Adding Docetaxel to Standard Treatment of Localized High-Risk Prostate Cancer
Posted: Monday, June 15, 2020
Seth A. Rosenthal, MD, of Sutter Cancer Centers, Sacramento, California, and colleagues reported that in men with localized high-risk nonmetastatic prostate cancer who are fit to receive chemotherapy, the addition of docetaxel to androgen suppression and radiotherapy may improve overall and disease-free survival outcomes as well as the rate of distant metastasis. However, the phase III NRG Oncology RTOG 0521 trial also demonstrated that the addition of docetaxel appeared to be associated with hematologic toxicity. The results were published in the Journal of Clinical Oncology.
The researchers randomly assigned 563 evaluable patients with localized high-risk nonmetastatic disease to receive standard long-term androgen suppression plus radiotherapy with or without adjuvant docetaxel. The median follow-up was 5.7 years.
The therapy was well tolerated in both treatment arms. The 4-year overall survival rate was 93% with docetaxel versus 89% without docetaxel (P = .034). Similarly, the 6-year disease-free survival rate was also significantly higher with docetaxel (65%) than without it (55%; P = .043). The 6-year rate of distant metastasis was higher among the patients who received docetaxel than in those who did not (14% vs. 9.1%; P = .044).
There were a higher number of overall deaths and prostate cancer-related deaths in the treatment group that did not receive docetaxel. Overall, there were 43 and 59 deaths in the docetaxel and nondocetaxel groups, respectively. Of them, 16 and 23 deaths, respectively, resulted from prostate cancer.

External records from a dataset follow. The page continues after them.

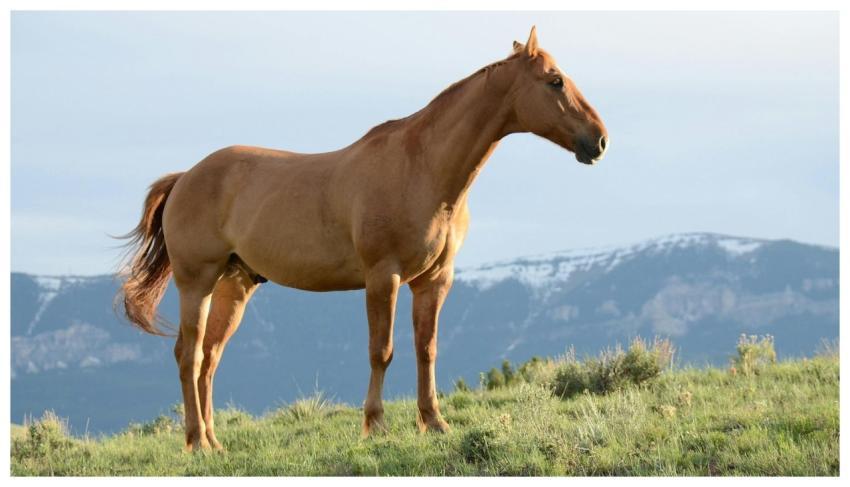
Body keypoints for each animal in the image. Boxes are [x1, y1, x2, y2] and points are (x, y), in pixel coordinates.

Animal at [118, 26, 608, 451]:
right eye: (555, 81)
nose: (599, 140)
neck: (422, 168)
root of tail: (186, 177)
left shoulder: (434, 280)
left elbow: (426, 349)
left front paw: (434, 422)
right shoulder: (382, 277)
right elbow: (382, 351)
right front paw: (375, 425)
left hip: (233, 286)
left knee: (209, 358)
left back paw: (214, 442)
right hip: (196, 283)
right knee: (189, 355)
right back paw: (197, 442)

However, grade 3 and 4 adverse events were more frequent among patients who received chemotherapy, especially hematologic events. Grade 3 hematologic toxicity was 22.0% in the docetaxel arm versus 1.8% in the nondocetaxel arm. Grade 4 hematologic toxicity was 22.3% in the docetaxel arm and did not occur in any of the patients in the nondocetaxel arm.
Disclosure: For full disclosures of the study authors, visit ascopubs.org.